Boca Raton and Palm Beach County asked a federal appeals court Friday to reconsider a potentially far-reaching ruling that blocked bans on the controversial practice known as conversion therapy.
Attorneys for the city and county filed a petition seeking a rehearing by the full 11th U.S. Circuit Court of Appeals or by a panel that last month ruled local ordinances banning conversion therapy violated the First Amendment.
The ordinances barred therapists from providing treatment or counseling that is designed to change minors’ sexual orientation or gender identity.
Critics of such therapy say it harms minors who are lesbian, gay, bisexual or transgender. But a panel of the Atlanta-based appeals court, in a 2-1 decision on Nov. 20, sided with marriage and family therapists Robert Otto and Julie Hamilton, who challenged the constitutionality of the ordinances.
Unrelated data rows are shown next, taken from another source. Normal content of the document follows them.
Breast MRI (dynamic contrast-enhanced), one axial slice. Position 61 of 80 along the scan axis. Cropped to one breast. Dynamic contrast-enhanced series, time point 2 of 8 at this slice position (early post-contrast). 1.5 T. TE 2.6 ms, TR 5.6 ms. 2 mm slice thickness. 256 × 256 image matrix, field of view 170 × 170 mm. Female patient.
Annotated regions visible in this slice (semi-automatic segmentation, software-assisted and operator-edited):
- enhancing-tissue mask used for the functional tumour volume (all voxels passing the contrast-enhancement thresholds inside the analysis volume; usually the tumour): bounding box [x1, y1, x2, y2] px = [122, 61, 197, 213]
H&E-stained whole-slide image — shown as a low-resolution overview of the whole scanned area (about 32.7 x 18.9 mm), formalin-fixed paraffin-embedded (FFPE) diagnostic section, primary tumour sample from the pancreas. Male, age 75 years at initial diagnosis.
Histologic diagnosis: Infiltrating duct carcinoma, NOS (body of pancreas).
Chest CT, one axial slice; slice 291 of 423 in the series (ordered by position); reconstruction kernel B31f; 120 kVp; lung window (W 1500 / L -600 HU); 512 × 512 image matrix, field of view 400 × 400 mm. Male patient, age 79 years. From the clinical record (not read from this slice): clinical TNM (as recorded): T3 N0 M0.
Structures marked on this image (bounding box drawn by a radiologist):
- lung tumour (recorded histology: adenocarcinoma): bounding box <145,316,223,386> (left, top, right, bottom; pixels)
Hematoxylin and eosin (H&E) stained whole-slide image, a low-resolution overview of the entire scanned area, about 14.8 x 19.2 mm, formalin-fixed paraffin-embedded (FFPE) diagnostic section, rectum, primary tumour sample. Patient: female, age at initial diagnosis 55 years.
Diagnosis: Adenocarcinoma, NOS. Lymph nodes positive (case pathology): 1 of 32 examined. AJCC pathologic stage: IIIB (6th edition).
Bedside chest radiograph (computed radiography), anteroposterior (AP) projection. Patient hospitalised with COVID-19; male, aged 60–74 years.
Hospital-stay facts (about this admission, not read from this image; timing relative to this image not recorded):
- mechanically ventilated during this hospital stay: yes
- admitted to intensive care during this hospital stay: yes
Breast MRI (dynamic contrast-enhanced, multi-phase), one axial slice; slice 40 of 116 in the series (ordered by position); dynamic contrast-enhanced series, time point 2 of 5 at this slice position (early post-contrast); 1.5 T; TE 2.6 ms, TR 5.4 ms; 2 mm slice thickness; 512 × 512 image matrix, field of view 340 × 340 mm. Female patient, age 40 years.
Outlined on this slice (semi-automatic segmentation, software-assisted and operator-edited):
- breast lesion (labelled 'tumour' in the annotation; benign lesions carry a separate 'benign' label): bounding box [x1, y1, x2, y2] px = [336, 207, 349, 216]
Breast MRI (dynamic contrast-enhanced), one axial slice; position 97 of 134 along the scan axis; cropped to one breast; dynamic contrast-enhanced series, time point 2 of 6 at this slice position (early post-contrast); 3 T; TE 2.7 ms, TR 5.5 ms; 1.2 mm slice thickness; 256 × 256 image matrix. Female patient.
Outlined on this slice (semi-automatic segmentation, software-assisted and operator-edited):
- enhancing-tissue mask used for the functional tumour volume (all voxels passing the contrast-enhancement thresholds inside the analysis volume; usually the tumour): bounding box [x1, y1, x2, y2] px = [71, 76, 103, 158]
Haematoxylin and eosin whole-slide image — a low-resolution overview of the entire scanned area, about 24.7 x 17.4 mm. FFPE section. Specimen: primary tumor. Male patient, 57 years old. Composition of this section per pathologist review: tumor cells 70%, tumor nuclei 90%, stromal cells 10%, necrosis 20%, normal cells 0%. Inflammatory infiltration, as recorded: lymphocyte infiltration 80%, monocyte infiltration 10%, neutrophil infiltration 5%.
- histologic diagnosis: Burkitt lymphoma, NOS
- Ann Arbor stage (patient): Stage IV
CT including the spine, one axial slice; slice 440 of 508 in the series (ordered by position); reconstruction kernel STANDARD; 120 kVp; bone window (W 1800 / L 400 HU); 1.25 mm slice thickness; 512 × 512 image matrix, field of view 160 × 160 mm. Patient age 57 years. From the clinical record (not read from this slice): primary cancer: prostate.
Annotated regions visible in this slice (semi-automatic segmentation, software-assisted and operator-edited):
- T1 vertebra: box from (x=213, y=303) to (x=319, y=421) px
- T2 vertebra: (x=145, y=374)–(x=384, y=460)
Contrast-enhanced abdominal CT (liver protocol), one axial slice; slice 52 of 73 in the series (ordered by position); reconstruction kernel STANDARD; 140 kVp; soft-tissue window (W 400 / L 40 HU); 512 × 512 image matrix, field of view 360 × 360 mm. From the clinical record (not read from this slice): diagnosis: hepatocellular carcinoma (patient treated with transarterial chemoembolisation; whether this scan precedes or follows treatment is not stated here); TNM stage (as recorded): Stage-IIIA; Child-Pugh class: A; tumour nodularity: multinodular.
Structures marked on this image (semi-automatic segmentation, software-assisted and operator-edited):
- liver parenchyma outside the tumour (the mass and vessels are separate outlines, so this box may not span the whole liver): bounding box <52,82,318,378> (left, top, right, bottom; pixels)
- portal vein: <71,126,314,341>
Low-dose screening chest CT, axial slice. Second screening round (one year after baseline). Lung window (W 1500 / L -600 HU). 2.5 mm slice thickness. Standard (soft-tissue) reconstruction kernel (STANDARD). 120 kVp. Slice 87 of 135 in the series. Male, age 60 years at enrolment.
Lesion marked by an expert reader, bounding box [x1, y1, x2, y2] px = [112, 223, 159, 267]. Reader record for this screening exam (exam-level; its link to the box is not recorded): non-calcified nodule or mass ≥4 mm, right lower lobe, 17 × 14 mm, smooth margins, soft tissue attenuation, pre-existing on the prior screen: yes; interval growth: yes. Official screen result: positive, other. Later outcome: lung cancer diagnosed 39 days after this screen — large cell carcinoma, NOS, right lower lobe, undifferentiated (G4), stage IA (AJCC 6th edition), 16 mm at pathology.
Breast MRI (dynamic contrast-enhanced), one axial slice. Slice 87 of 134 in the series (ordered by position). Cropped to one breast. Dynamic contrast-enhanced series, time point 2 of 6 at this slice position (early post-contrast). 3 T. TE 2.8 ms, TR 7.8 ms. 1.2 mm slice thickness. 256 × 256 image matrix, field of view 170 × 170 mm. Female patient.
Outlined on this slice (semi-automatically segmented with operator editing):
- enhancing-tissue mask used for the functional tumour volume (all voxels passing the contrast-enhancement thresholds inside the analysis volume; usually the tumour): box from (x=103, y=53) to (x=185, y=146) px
While acknowledging the controversy of the issue, the majority of the three-judge panel said the ordinances violated the rights of therapists who want to provide such treatment or counseling.
The majority opinion overturned a lower-court decision and ordered that preliminary injunctions be entered against the ordinances. The petition filed Friday raised a series of arguments, including contending that the “majority overlooks precedent requiring, in this context, that the (appeals) court defer to factual findings of the district court unless clearly erroneous.”